Crítica de El Congreso (2013, Ari Folman)

El Congreso

Cuando una actriz recibe la propuesta de ser escaneada por los estudios para los que trabaja, la idea le resulta tan repulsiva como extraña, pero sus circunstancias personales la obligan a ceder. Años después, al asistir al Congreso de Futurología, comprende el complejo rumbo que ha tomado la realidad. 

Transcurrida una década de su estreno y dada la situación actual, la hipótesis en la que se basa El Congreso cobra más fuerza que nunca. Tiempo atrás, la posibilidad de recrear actores por la vía digital y reproducir su imagen con fines diversos se enmarcaba en una siniestra vertiente de la ciencia ficción. Irónicamente, hoy en día esa premisa extraída del libro The Futurological Congress de Stanisław Lem no suena  demasiado inverosímil, lo cual da pie a una amarga reflexión.

La película retrata el difícil porvenir de las actrices que alcanzan la edad adulta sin haber cumplido las expectativas profesionales que pusieron en ellas. Atormentada por un fracaso que tanto su representante Al (Harvey Keitel) como Jeff (Danny Huston), el jefe de los estudios en los que trabajaba, no dejan de recordarle, Robin Wright cae en un estado de auto-rechazo absoluto. El árido y solitario paisaje que envuelve la vivienda que habita con sus dos hijos, al amparo de la inmensidad del cielo, la sume en un entorno muy diferente al de los Miramount Studios, reflejo de un hostil y lujoso sector plagado de competitividad y envidias. Lo que no sabe es que los poderosos guardan una última baza para atraparla.
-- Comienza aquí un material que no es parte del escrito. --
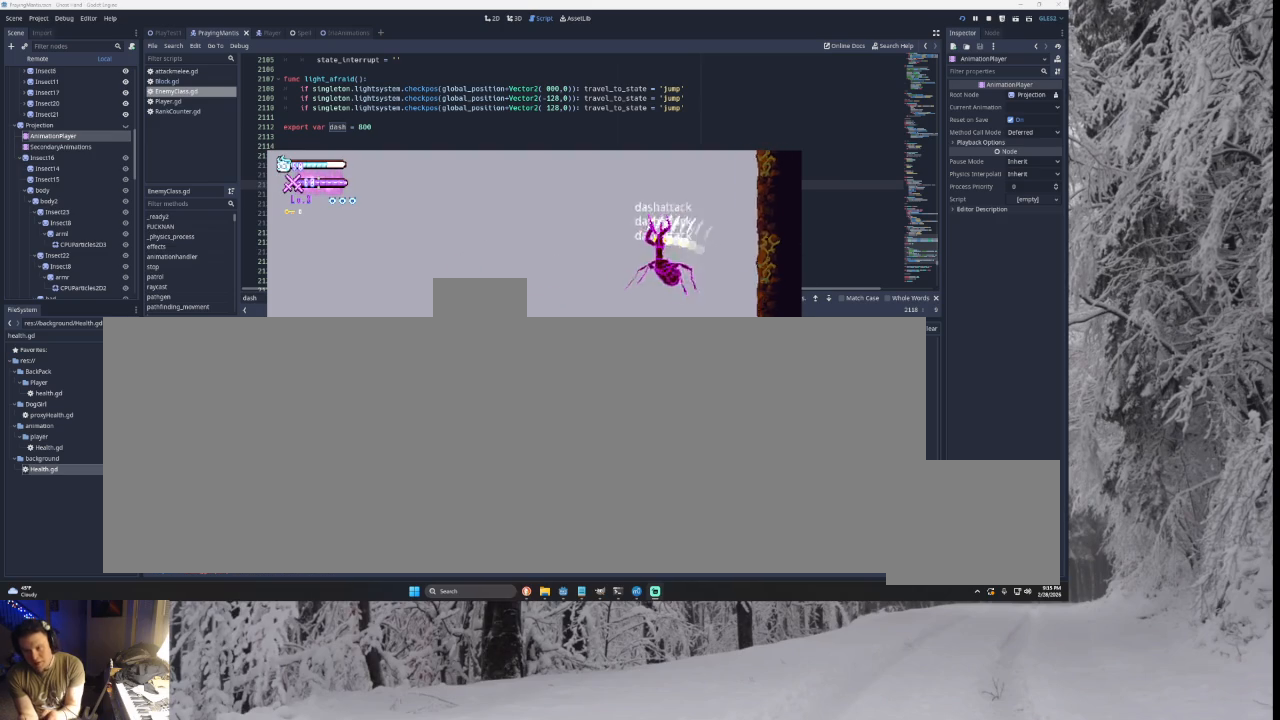
{"buttons": [], "left_stick": "left", "right_stick": "center", "events": [[67, "R2", "down"], [233, "R2", "up"], [300, "left_stick", "left"]]}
Con la aparición del factor tecnológico, el director y guionista Ari Folman lleva una serie de dilemas morales al extremo, de un modo magistral y visualmente formidable. Las inseguridades (propias e infundadas), además de la necesidad de obtener dinero para investigar el síndrome que padece su hijo Aaron, hacen que Robin acepte otorgar a los estudios el derecho de poseer su alter ego artificial y utilizarlo a su antojo, cosa palpable en una cruda y emotiva escena que impacta al espectador.

El ritmo pausado del inicio acelera en el instante en que el argumento da un sorprendente giro, situando a la protagonista veinte años después en un mundo que, tal como citan en adelante, es “Distinto al que conocía”. Los hechos se tornan demenciales cuando Robin inhala un líquido que la transporta a Abrahama, un paraje animado surrealista creado por Yoni Goodman repleto de color y elementos imposibles. En el hotel que acoge el Congreso de Futurología al que acude en calidad de invitada, la actriz experimenta alucinaciones y sueños que la hacen dudar de sus sentidos. Al tratar de rebelarse y reclamar su libertad ante seres extravagantes, ebrios de las opciones que ofrece la “fiesta química”, comprueba que ya no hay retorno, pues todos ellos han perdido la razón en pos de la ambición y el deseo.

El mensaje que se desvela en el clímax final permanecerá en la memoria de quienes visionen el film. Vivido un punto álgido al son de la inmortal Forever Young, la protagonista despierta en un lugar animado idílico tras una larga transición. Allí, la realidad se rige por la voluntad de la mente y los sentimientos, y las personas consideran inviable regresar al concepto tangible anterior. Aun así Robin, elige ese camino, descubriendo una desgarradora verdad.